Родосский офицер наклонился с более высокого борта триремы в сторону торговой галеры.

— У вас не так много груза на борту. Что везете?

— Мы везем мед с горы Гиметт и сыр с Китноса, — ответил ему Соклей. — А в основном, у нас тут богатый урожай афинских сов.

— Их вы, конечно, обменяете на родосскую монету, — сказал офицер.

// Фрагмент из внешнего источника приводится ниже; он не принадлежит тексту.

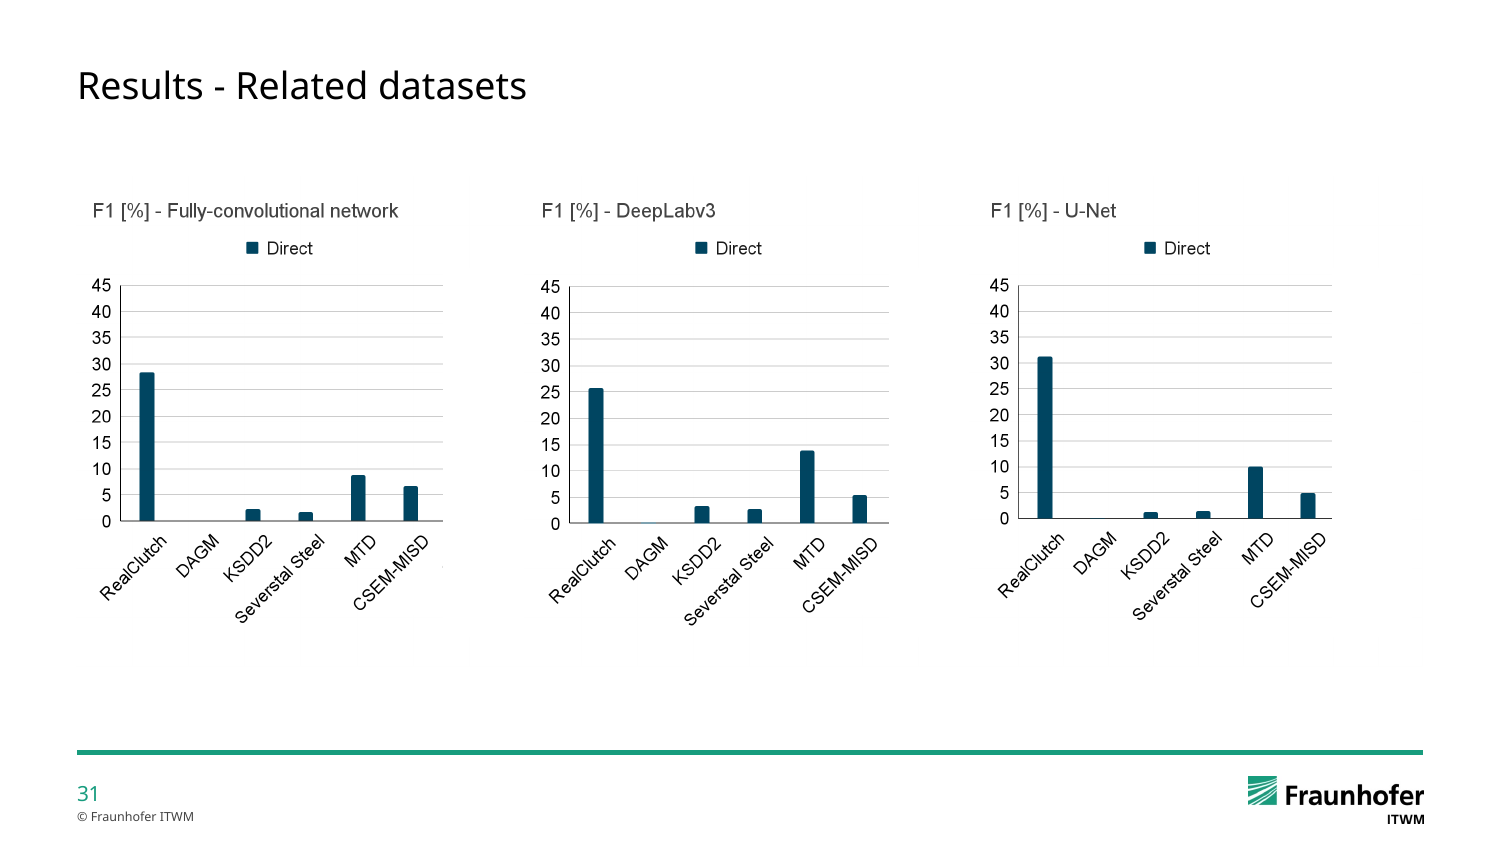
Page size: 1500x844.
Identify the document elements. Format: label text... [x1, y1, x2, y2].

title Results - Related datasets [77, 62, 1424, 176]
picture [76, 176, 1424, 668]
picture [1248, 776, 1424, 824]
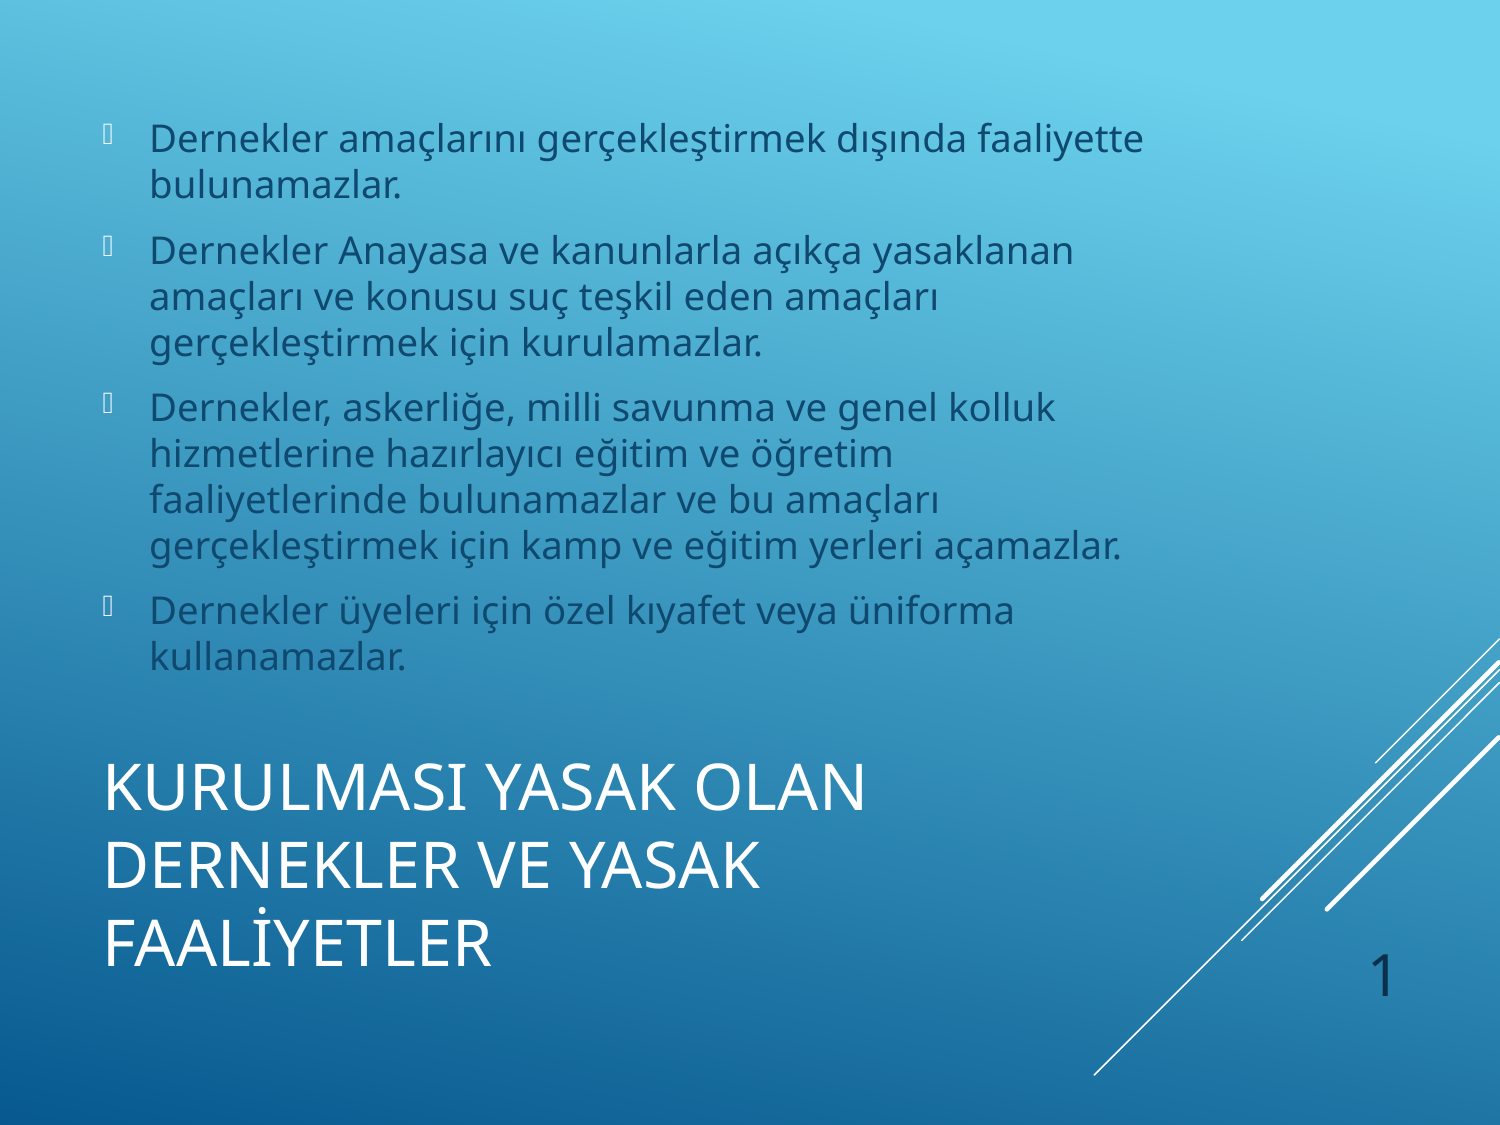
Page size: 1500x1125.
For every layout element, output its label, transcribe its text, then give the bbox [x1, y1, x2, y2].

title KURULMASI YASAK OLAN DERNEKLER VE YASAK FAALİYETLER [87, 737, 1163, 988]
slide_number 1 [1275, 915, 1416, 1025]
list Dernekler amaçlarını gerçekleştirmek dışında faaliyette bulunamazlar. Dernekler Anayasa ve kanunlarla açıkça yasaklanan amaçları ve konusu suç teşkil eden amaçları gerçekleştirmek için kurulamazlar. Dernekler, askerliğe, milli savunma ve genel kolluk hizmetlerine hazırlayıcı eğitim ve öğretim faaliyetlerinde bulunamazlar ve bu amaçları gerçekleştirmek için kamp ve eğitim yerleri açamazlar. Dernekler üyeleri için özel kıyafet veya üniforma kullanamazlar. [87, 87, 1163, 706]
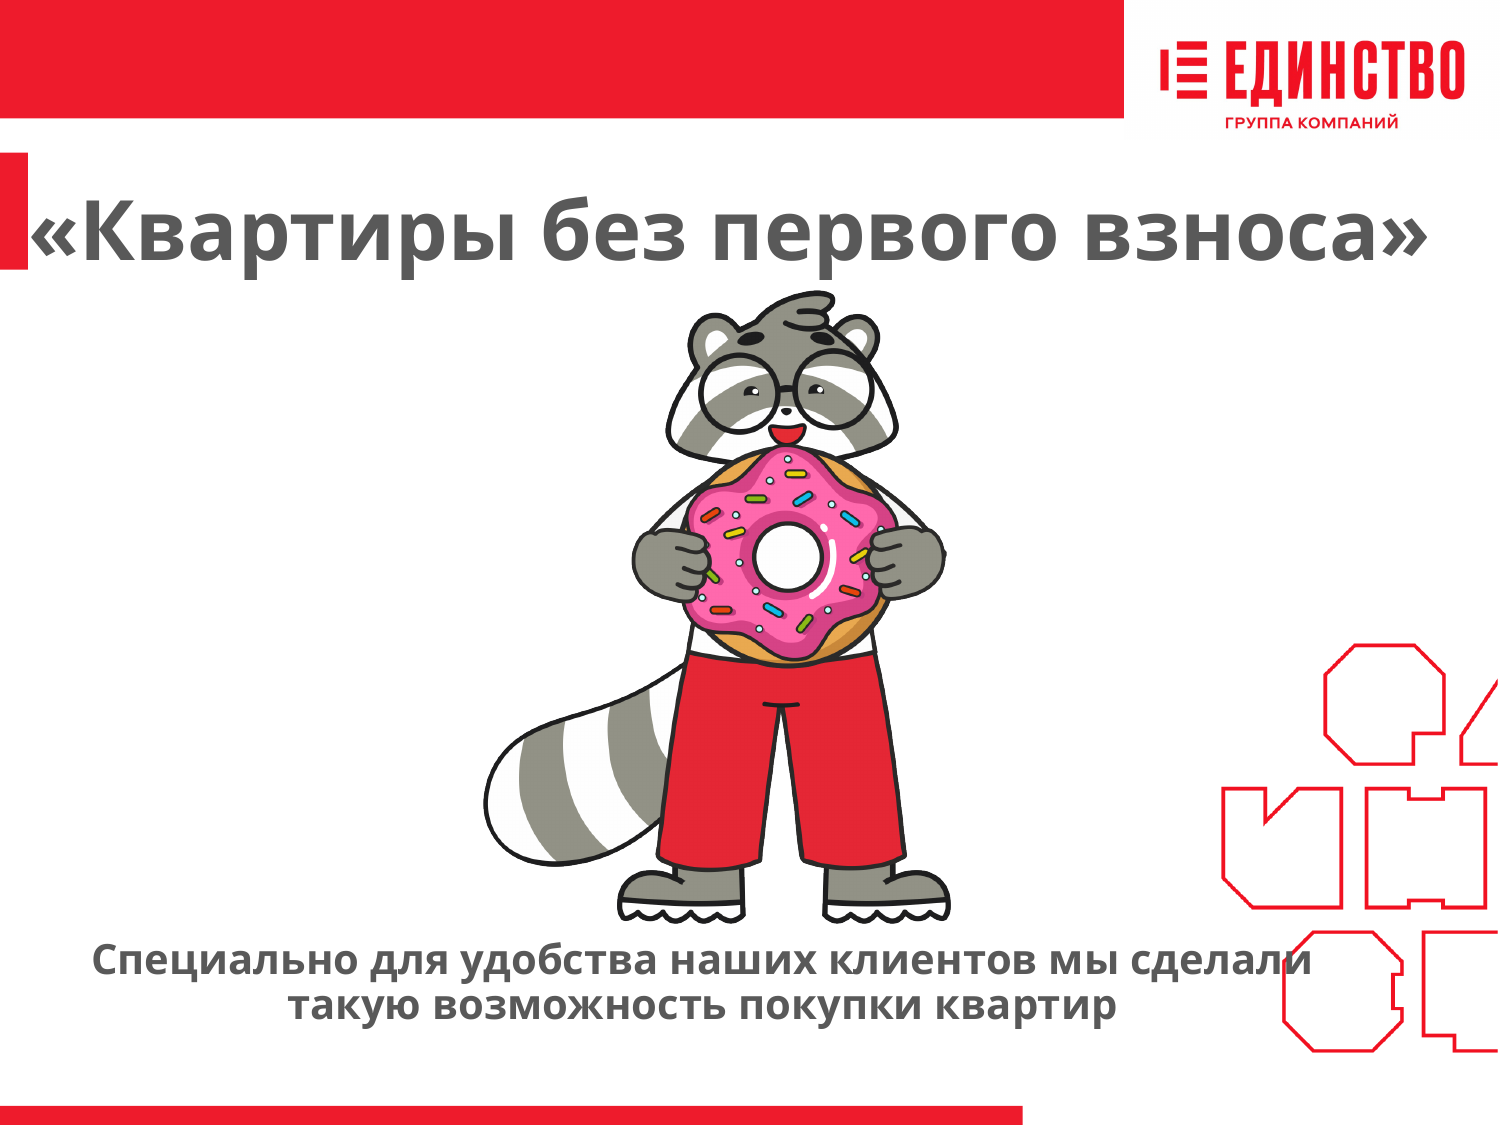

— Разумеется, — согласился Соклей, надеясь, что ему не придется этого делать.

Платить два процента пошлины за обмен денег, которые могли бы прямиком пойти в сундуки дома Филодема и Лисистрата!

— Спокойного вам возвращения на Родос, — сказал человек с «Исхия». Соклей махнул в знак благодарности, надеясь, что трирема уже уплывает. Но офицер добавил:

— Я справлюсь у таможенников, доплыли ли вы благополучно.

Он махнул своему келевсту, и галера начала движение. Когда она заскользила прочь, в нос Соклею ударила вонь от гребцов, трудившихся в закрытом пространстве ниже палубы. Но угроза в словах офицера вывела его из себя еще больше.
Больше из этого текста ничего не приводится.